*** Pakistan shelves plan to privatise power firms, angering IMF | THE DAILY TRIBUNE | KINGDOM OF BAHRAIN

Pakistan shelves plan to privatise power firms, angering IMF

Pakistan has shelved plans to privatise its power supply companies and will miss deadlines to sell other loss-making state firms, reneging on promises Islamabad had made to the IMF in return for a $6.7 billion bailout three years ago.

Two government officials with direct knowledge of the situation said International Monetary Fund officials meeting with Pakistani officials in Dubai this week were angered by the backtracking, but they expected the IMF would still release the remaining $1.6 billion to be disbursed.

The IMF is due to announce its decision on the next tranche, expected to be $500 million, at a news conference later on Thursday.

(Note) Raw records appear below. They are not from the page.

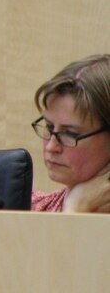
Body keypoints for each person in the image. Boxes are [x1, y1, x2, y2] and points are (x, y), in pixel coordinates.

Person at [30, 54, 110, 213]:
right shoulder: (29, 208)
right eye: (49, 127)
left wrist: (76, 210)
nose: (51, 147)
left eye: (71, 134)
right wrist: (76, 207)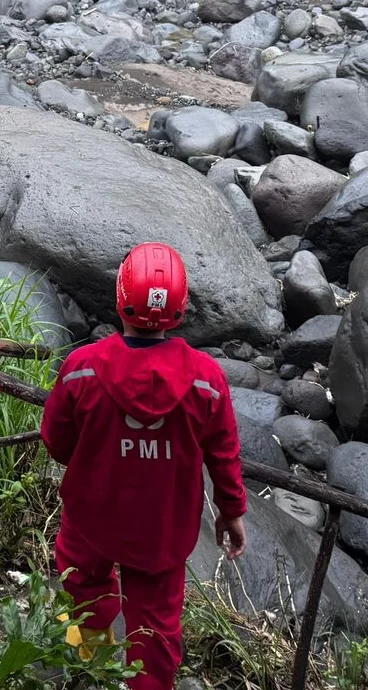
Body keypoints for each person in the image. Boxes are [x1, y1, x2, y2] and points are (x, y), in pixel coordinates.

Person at [41, 242, 247, 690]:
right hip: (163, 525)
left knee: (82, 575)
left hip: (93, 511)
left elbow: (56, 440)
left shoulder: (82, 369)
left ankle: (95, 650)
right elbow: (224, 452)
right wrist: (231, 511)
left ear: (120, 298)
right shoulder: (206, 380)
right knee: (155, 619)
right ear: (182, 309)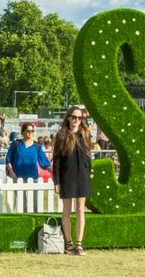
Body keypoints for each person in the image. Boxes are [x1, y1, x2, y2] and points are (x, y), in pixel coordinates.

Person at [53, 107, 92, 256]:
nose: (77, 120)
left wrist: (89, 171)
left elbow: (88, 156)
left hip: (82, 176)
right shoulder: (62, 135)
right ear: (68, 118)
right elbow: (56, 161)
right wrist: (56, 181)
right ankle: (68, 244)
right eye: (74, 117)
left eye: (80, 118)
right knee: (67, 211)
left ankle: (79, 245)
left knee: (81, 210)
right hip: (66, 177)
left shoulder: (85, 134)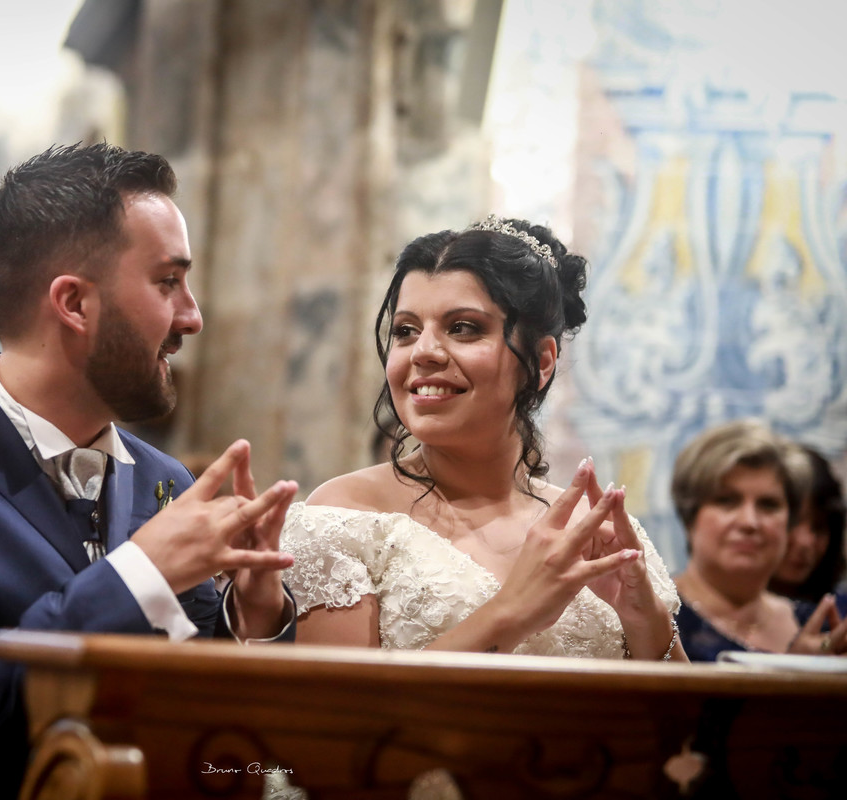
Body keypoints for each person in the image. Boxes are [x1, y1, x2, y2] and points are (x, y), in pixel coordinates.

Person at [0, 142, 299, 799]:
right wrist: (141, 574)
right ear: (73, 303)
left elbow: (211, 726)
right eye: (167, 282)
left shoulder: (166, 481)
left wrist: (255, 619)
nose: (192, 316)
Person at [279, 219, 684, 660]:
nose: (423, 352)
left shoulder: (597, 531)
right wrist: (514, 612)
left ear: (541, 361)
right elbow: (341, 699)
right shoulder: (343, 514)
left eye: (463, 328)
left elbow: (689, 704)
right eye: (405, 331)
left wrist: (645, 621)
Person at [671, 420, 847, 661]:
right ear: (690, 515)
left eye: (768, 505)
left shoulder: (820, 624)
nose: (750, 522)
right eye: (727, 501)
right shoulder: (650, 617)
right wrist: (799, 673)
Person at [768, 444, 847, 613]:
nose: (806, 542)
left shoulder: (840, 612)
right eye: (792, 522)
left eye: (819, 527)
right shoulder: (717, 612)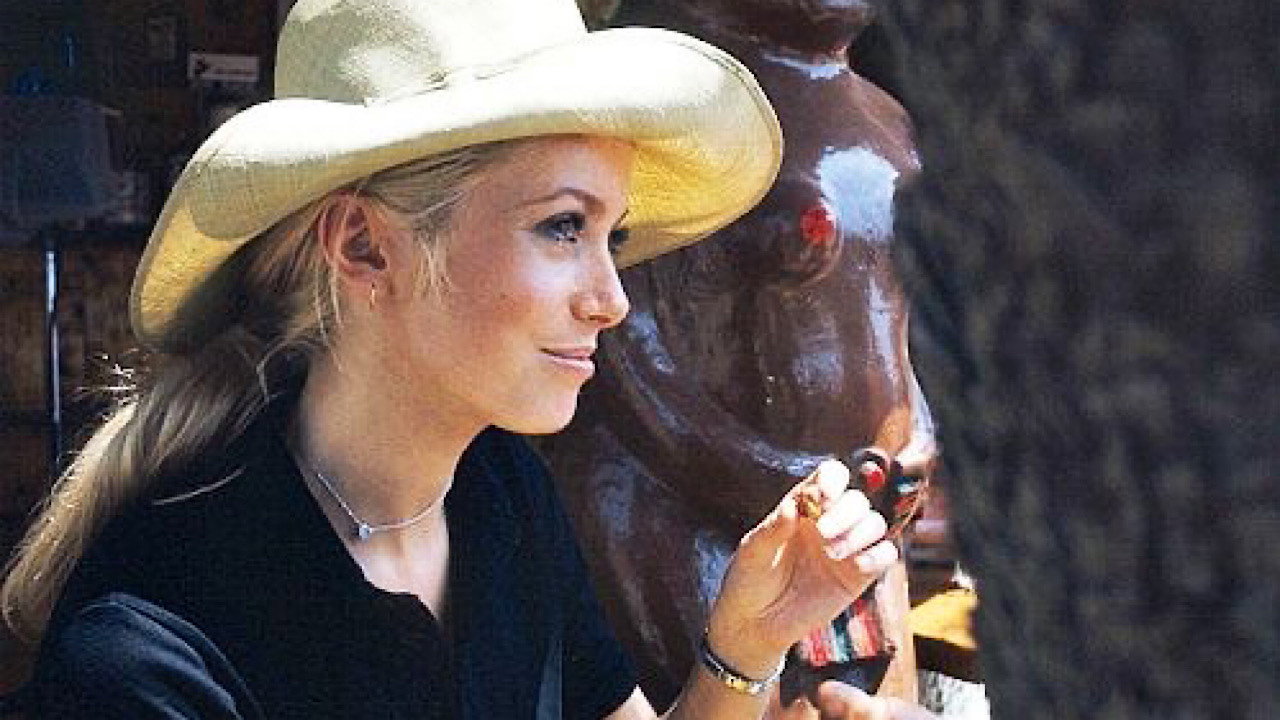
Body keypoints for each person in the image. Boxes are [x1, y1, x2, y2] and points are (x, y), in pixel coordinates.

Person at [0, 0, 924, 717]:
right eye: (562, 227)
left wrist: (745, 644)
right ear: (364, 247)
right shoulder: (150, 655)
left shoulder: (501, 494)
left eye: (612, 235)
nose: (612, 298)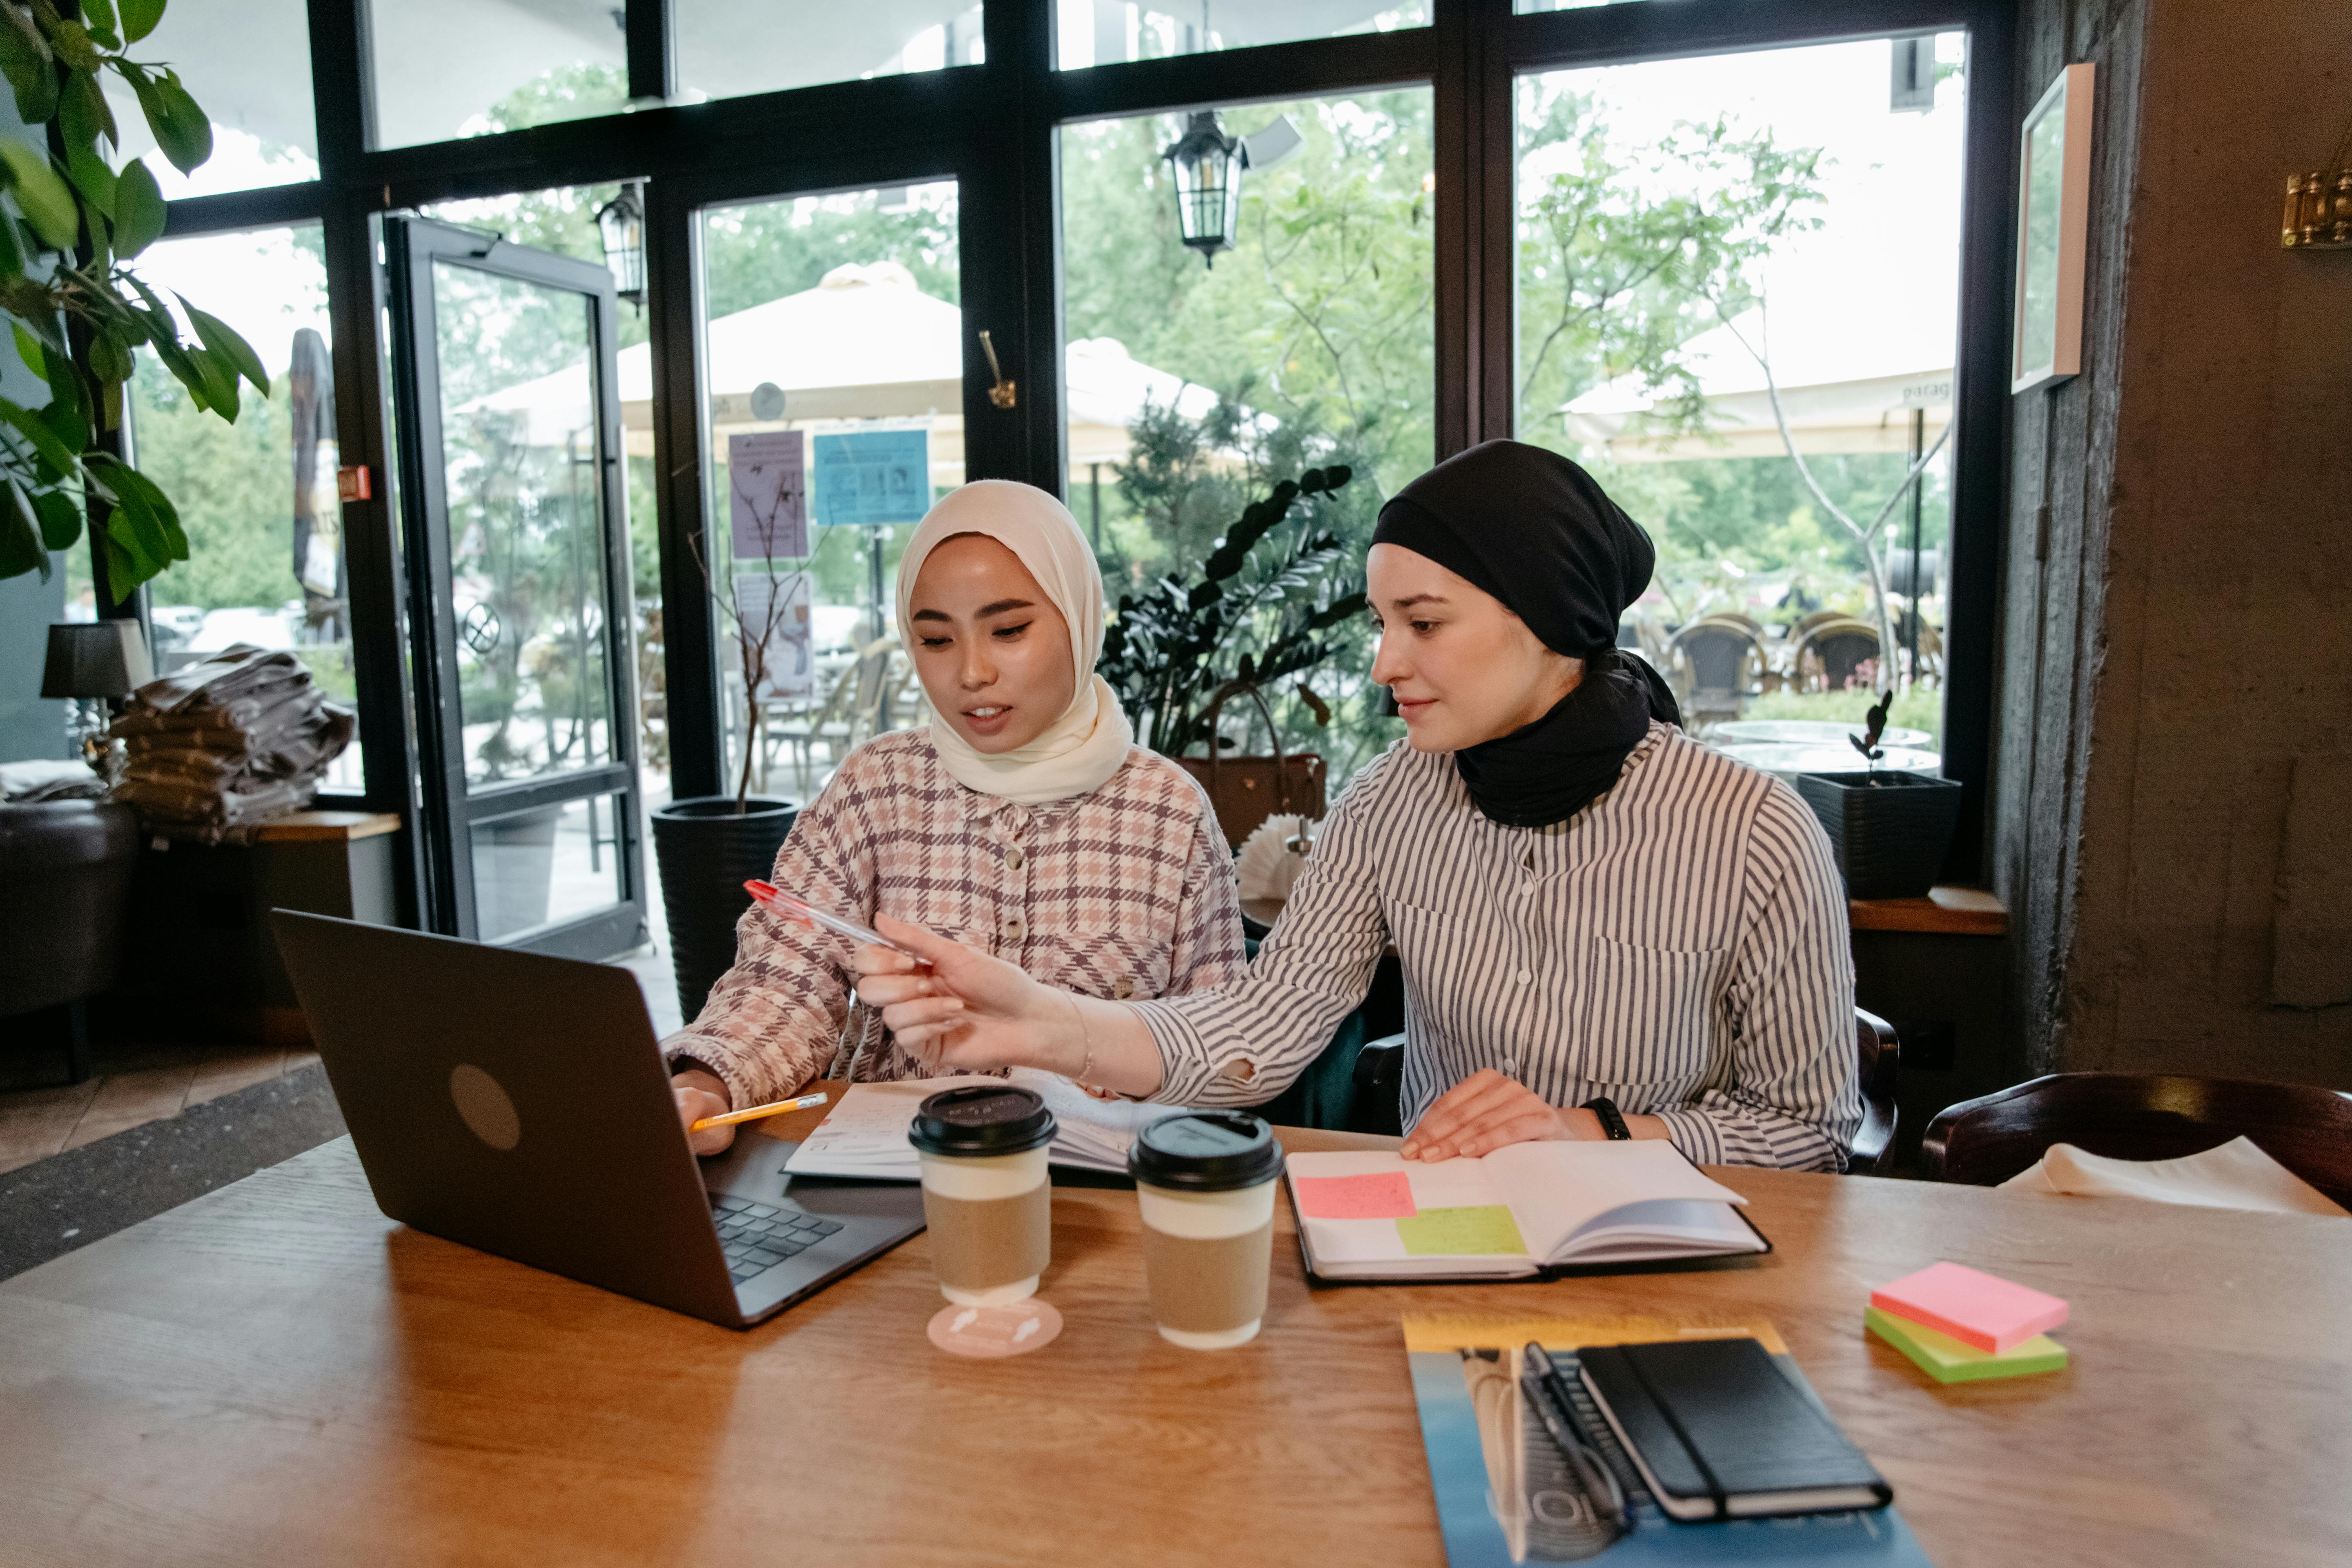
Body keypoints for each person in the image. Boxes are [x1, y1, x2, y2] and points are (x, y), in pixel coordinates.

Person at [852, 441, 1862, 1172]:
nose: (1385, 663)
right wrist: (1040, 1022)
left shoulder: (1754, 831)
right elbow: (1264, 1022)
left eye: (1423, 623)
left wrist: (1592, 1131)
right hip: (1450, 1239)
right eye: (1384, 622)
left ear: (1553, 618)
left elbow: (1810, 1129)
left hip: (1676, 1261)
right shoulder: (1391, 805)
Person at [665, 481, 1246, 1154]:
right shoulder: (875, 787)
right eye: (936, 641)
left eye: (1009, 631)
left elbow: (1217, 1044)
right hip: (895, 1175)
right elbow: (784, 979)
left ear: (1081, 618)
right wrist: (707, 1084)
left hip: (1099, 1188)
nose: (971, 672)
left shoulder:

For all the IMF's frustration over the privatisation delays, the government has pushed ahead on other reforms, the Pakistani officials said, though there is another unspoken reason why Islamabad can expect the money to keep coming with little more than a reprimand.

Western allies, and neighbours Afghanistan and India, fear an economic meltdown would create a witches brew in the nuclear-armed Muslim nation of 190 million, mostly poor people, whose fragile democracy is under internal attack from militants.

Still, economists said a rebuke would send a negative signal to international financial markets about Prime Minister Nawaz Sharif's government.

"It was embarrassing and brutal," a senior Pakistani official present at the meeting, told Reuters, describing the IMF's response when mission head Harald Finger was told that the government had decided not to sell nine power distribution companies because of fear of labour unrest.

"It was nothing less than a dressing down. If the IMF still doesn't penalise us, then all I can say is, 'We're very lucky,'" the official said.

The other source, a senior finance ministry official who was also in Dubai, confirmed the account.

The finance ministry did not respond to calls seeking comment. A spokesman for the IMF said the Fund would not comment during a mission review.

The IMF loan had helped Pakistan stave off a default in 2013, when dwindling foreign exchange reserves covered less than six weeks of imports. Pakistan's reserves have since swelled to $20.5 billion in January from $11 billion in mid-2013.